PII Handling & Redaction
PII in AI pipelines is a broader problem than PII in traditional software. Every component that touches user content — prompts, retrieved documents, conversation history, tool responses, fine-tuning datasets — is a potential PII exposure point. GDPR, HIPAA, and sector-specific regulations apply to PII regardless of whether it is in a database or in an LLM context window.
PII Taxonomy in AI Context
| Category | Examples | AI-specific risk |
|---|---|---|
| Direct identifiers | Name, email, phone, SSN, passport number, national ID | Appears in user prompts and tool responses; extracted and repeated in model output |
| Quasi-identifiers | Date of birth, postcode, employer, job title combined | Individually innocuous; combined in long context windows they re-identify individuals |
| Sensitive categories (GDPR) | Health data, sexual orientation, religion, political opinion, biometric data | Higher legal protection; requires explicit consent; prohibit entirely or route to isolated pipeline |
| Implicit PII | Descriptions that uniquely identify a person without naming them | Automated redaction misses this; requires semantic understanding to detect |
Where PII Enters AI Systems
- User prompts: users naturally include personal details when asking questions about their situation
- RAG corpus: documents ingested into the knowledge base may contain customer or employee PII
- Tool responses: CRM, HR, or medical system APIs return PII in their responses to the agent
- Conversation history: multi-turn conversations accumulate PII across the session
- Fine-tuning datasets: training data derived from historical user interactions may contain PII
Redaction Before LLM
| Tool | Approach | Accuracy | Deployment |
|---|---|---|---|
| Microsoft Presidio | NER-based entity detection; 50+ entity types; customisable recognisers | High for standard types; misses implicit PII | Open-source; self-hosted; Python library |
| AWS Comprehend PII | Managed NLP service; 18 entity types; confidence scores per entity | Good; English-primary; limited customisation | Cloud (AWS); pay per character; easy integration with Bedrock |
| Azure AI PII Detection | Cognitive Services; 40+ categories; multilingual support | Good multilingual coverage; context-aware | Cloud (Azure); REST API; integrates with Azure AI stack |
| Custom regex + rules | Pattern-based detection for known formats (SSN, credit card, postcode) | High for structured formats; misses freeform PII | No cost; fast; use as a supplement, not primary detector |
Pseudonymisation Pattern
Instead of redacting PII (which breaks context), replace it with consistent tokens before the LLM call and restore original values in the response. The model operates on pseudonyms; PII never reaches the provider.

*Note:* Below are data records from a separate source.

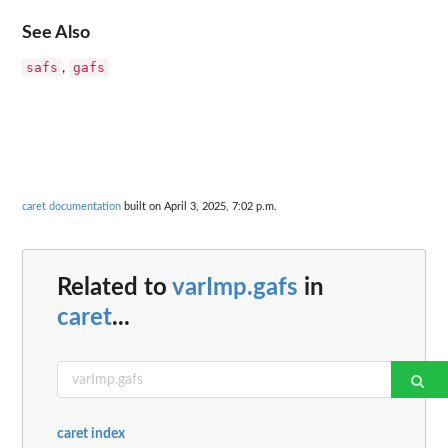
See Also
safs
gafs
,
caret documentation
built on April 3, 2025, 7:02 p.m.
Related to
varImp.gafs
in
caret
...
caret index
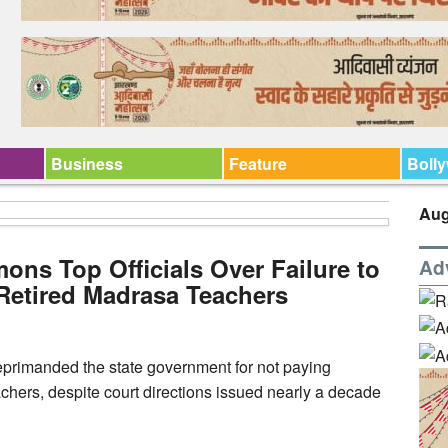
Business
Feature
Boll
Aug
s Top Officials Over Failure to
Ad
 Retired Madrasa Teachers
primanded the state government for not paying
achers, despite court directions issued nearly a decade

Input: "John Smith (john@example.com) has a balance of $2,400"
Step 1 — Detect entities:
PERSON: "John Smith" → TOKEN_PERSON_001
EMAIL: "john@example.com" → TOKEN_EMAIL_001
FINANCIAL: "$2,400" → TOKEN_AMOUNT_001
Step 2 — Send to LLM:
"TOKEN_PERSON_001 (TOKEN_EMAIL_001) has a balance of TOKEN_AMOUNT_001"

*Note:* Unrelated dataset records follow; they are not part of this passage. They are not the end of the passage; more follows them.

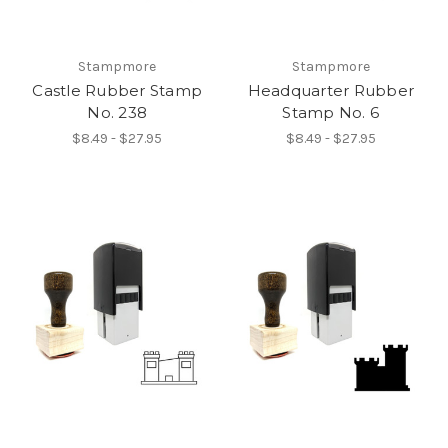
Stampmore
Stampmore
Castle Rubber Stamp
Headquarter Rubber
No. 238
Stamp No. 6
$8.49 - $27.95
$8.49 - $27.95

Step 3 — Restore in response:
Replace tokens with original values in model output before delivery
Pseudonymisation preserves semantic context (the model understands it is processing a person with an email and balance) without sending actual PII to the provider.

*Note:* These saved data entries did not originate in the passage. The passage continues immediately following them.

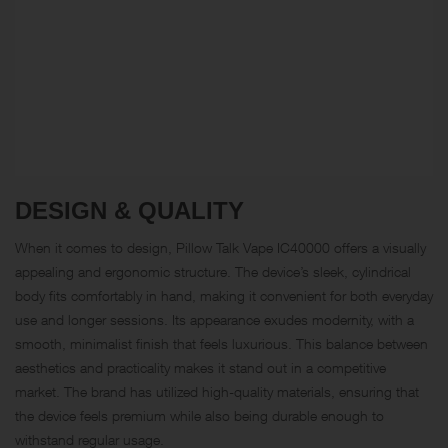
DESIGN & QUALITY
When it comes to design, Pillow Talk Vape IC40000 offers a visually
appealing and ergonomic structure. The device’s sleek, cylindrical
body fits comfortably in hand, making it convenient for both everyday
use and longer sessions. Its appearance exudes modernity, with a
smooth, minimalist finish that feels luxurious. This balance between
aesthetics and practicality makes it stand out in a competitive
market. The brand has utilized high-quality materials, ensuring that
the device feels premium while also being durable enough to
withstand regular usage.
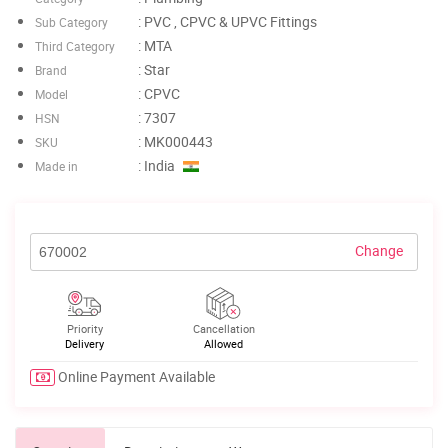
: PVC , CPVC & UPVC Fittings
Sub Category
: MTA
Third Category
: Star
Brand
: CPVC
Model
: 7307
HSN
: MK000443
SKU
: India
Made in
Change
Priority
Cancellation
Delivery
Allowed
Online Payment Available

GDPR Obligations for AI Systems
Core GDPR principles
- Lawful basis: you must have a legal basis (consent, contract, legitimate interest) for processing PII through an AI system
- Data minimisation: do not send more PII to the model than is necessary for the task
- Purpose limitation: PII collected for one purpose cannot be used to train models for a different purpose without new consent
- Right to erasure: a user's request to be forgotten applies to AI logs and vector store embeddings
Hard requirements
- Data Processing Agreement signed with every AI provider that processes PII
- Record of processing activities updated to include AI systems
- Data Protection Impact Assessment for high-risk AI processing
- Never log raw user messages containing PII without pseudonymisation
- PII in vector stores: must be deletable on erasure request (re-embed or delete affected chunks)
Checklist: Do You Understand This?
- What is implicit PII — and why do automated redaction tools miss it?
- Name five places PII can enter an AI pipeline beyond the obvious user prompt.
- Explain the pseudonymisation pattern — what problem does it solve that simple redaction does not?
- What GDPR principle prevents you from using customer support conversation data to fine-tune a marketing model?
- How do you handle a GDPR right-to-erasure request for a user whose data was used to create embeddings in a vector store?
- Which PII detection tool would you choose for a self-hosted on-premise deployment in a regulated healthcare environment?